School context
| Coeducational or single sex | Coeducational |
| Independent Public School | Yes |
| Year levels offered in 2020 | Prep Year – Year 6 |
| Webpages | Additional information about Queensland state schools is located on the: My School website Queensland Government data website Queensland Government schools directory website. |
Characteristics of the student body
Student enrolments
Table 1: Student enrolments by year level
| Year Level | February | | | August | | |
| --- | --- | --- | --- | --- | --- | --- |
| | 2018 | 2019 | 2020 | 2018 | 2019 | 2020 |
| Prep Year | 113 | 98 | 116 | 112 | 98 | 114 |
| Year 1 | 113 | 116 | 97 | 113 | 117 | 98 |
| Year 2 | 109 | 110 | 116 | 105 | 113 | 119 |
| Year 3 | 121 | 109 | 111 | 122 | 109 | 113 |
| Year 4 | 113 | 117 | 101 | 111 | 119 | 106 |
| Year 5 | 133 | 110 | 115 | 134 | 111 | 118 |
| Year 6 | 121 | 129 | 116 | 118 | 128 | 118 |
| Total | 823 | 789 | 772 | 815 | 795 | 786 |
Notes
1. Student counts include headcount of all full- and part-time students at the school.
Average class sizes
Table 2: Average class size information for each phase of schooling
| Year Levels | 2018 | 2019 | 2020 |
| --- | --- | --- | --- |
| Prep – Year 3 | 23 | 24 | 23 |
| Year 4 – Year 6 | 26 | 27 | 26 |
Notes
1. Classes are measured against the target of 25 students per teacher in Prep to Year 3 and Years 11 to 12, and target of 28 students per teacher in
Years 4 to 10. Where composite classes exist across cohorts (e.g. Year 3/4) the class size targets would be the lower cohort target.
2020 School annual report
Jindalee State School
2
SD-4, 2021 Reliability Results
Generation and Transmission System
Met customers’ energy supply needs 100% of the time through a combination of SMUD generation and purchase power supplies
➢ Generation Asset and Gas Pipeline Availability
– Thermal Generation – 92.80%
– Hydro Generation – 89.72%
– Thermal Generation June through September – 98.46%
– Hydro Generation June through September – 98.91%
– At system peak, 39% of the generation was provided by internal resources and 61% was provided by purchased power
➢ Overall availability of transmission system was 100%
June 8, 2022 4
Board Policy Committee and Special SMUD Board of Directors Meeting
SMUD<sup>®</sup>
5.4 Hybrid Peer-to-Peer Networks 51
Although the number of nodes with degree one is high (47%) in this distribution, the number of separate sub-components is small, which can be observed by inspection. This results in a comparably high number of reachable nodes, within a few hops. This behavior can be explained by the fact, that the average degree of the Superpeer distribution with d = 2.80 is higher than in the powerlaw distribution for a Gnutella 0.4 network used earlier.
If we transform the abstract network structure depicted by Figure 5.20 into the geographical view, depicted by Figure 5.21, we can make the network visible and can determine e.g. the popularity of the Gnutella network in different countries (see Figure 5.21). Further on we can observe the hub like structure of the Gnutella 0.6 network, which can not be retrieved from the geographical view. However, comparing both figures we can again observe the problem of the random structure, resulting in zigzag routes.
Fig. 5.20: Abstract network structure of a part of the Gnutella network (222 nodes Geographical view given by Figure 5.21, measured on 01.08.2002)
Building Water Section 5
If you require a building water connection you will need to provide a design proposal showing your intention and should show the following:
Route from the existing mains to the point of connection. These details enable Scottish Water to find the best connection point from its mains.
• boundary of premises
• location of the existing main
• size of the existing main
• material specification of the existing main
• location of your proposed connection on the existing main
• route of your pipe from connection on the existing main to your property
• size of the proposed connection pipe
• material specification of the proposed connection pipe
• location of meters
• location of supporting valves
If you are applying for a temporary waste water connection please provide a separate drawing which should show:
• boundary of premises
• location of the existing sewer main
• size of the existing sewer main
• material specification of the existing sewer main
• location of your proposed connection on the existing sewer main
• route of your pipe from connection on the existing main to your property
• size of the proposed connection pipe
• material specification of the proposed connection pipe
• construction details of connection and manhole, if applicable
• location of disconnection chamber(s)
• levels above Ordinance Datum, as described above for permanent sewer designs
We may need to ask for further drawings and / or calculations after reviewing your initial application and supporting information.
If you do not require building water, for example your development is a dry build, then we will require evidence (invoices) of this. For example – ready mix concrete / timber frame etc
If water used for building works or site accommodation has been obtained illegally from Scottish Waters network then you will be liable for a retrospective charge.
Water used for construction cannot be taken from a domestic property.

- _TASK TO CARRY OUT_: Repeat the listing exactly.

- _EXERCISE SOLUTION_:
School context
| Coeducational or single sex | Coeducational |
| Independent Public School | Yes |
| Year levels offered in 2020 | Prep Year – Year 6 |
| Webpages | Additional information about Queensland state schools is located on the: My School website Queensland Government data website Queensland Government schools directory website. |
Characteristics of the student body
Student enrolments
Table 1: Student enrolments by year level
| Year Level | February | | | August | | |
| --- | --- | --- | --- | --- | --- | --- |
| | 2018 | 2019 | 2020 | 2018 | 2019 | 2020 |
| Prep Year | 113 | 98 | 116 | 112 | 98 | 114 |
| Year 1 | 113 | 116 | 97 | 113 | 117 | 98 |
| Year 2 | 109 | 110 | 116 | 105 | 113 | 119 |
| Year 3 | 121 | 109 | 111 | 122 | 109 | 113 |
| Year 4 | 113 | 117 | 101 | 111 | 119 | 106 |
| Year 5 | 133 | 110 | 115 | 134 | 111 | 118 |
| Year 6 | 121 | 129 | 116 | 118 | 128 | 118 |
| Total | 823 | 789 | 772 | 815 | 795 | 786 |
Notes
1. Student counts include headcount of all full- and part-time students at the school.
Average class sizes
Table 2: Average class size information for each phase of schooling
| Year Levels | 2018 | 2019 | 2020 |
| --- | --- | --- | --- |
| Prep – Year 3 | 23 | 24 | 23 |
| Year 4 – Year 6 | 26 | 27 | 26 |
Notes
1. Classes are measured against the target of 25 students per teacher in Prep to Year 3 and Years 11 to 12, and target of 28 students per teacher in
Years 4 to 10. Where composite classes exist across cohorts (e.g. Year 3/4) the class size targets would be the lower cohort target.
2020 School annual report
Jindalee State School
2
SD-4, 2021 Reliability Results
Generation and Transmission System
Met customers’ energy supply needs 100% of the time through a combination of SMUD generation and purchase power supplies
➢ Generation Asset and Gas Pipeline Availability
– Thermal Generation – 92.80%
– Hydro Generation – 89.72%
– Thermal Generation June through September – 98.46%
– Hydro Generation June through September – 98.91%
– At system peak, 39% of the generation was provided by internal resources and 61% was provided by purchased power
➢ Overall availability of transmission system was 100%
June 8, 2022 4
Board Policy Committee and Special SMUD Board of Directors Meeting
SMUD<sup>®</sup>
5.4 Hybrid Peer-to-Peer Networks 51
Although the number of nodes with degree one is high (47%) in this distribution, the number of separate sub-components is small, which can be observed by inspection. This results in a comparably high number of reachable nodes, within a few hops. This behavior can be explained by the fact, that the average degree of the Superpeer distribution with d = 2.80 is higher than in the powerlaw distribution for a Gnutella 0.4 network used earlier.
If we transform the abstract network structure depicted by Figure 5.20 into the geographical view, depicted by Figure 5.21, we can make the network visible and can determine e.g. the popularity of the Gnutella network in different countries (see Figure 5.21). Further on we can observe the hub like structure of the Gnutella 0.6 network, which can not be retrieved from the geographical view. However, comparing both figures we can again observe the problem of the random structure, resulting in zigzag routes.
Fig. 5.20: Abstract network structure of a part of the Gnutella network (222 nodes Geographical view given by Figure 5.21, measured on 01.08.2002)
Building Water Section 5
If you require a building water connection you will need to provide a design proposal showing your intention and should show the following:
Route from the existing mains to the point of connection. These details enable Scottish Water to find the best connection point from its mains.
• boundary of premises
• location of the existing main
• size of the existing main
• material specification of the existing main
• location of your proposed connection on the existing main
• route of your pipe from connection on the existing main to your property
• size of the proposed connection pipe
• material specification of the proposed connection pipe
• location of meters
• location of supporting valves
If you are applying for a temporary waste water connection please provide a separate drawing which should show:
• boundary of premises
• location of the existing sewer main
• size of the existing sewer main
• material specification of the existing sewer main
• location of your proposed connection on the existing sewer main
• route of your pipe from connection on the existing main to your property
• size of the proposed connection pipe
• material specification of the proposed connection pipe
• construction details of connection and manhole, if applicable
• location of disconnection chamber(s)
• levels above Ordinance Datum, as described above for permanent sewer designs
We may need to ask for further drawings and / or calculations after reviewing your initial application and supporting information.
If you do not require building water, for example your development is a dry build, then we will require evidence (invoices) of this. For example – ready mix concrete / timber frame etc
If water used for building works or site accommodation has been obtained illegally from Scottish Waters network then you will be liable for a retrospective charge.
Water used for construction cannot be taken from a domestic property.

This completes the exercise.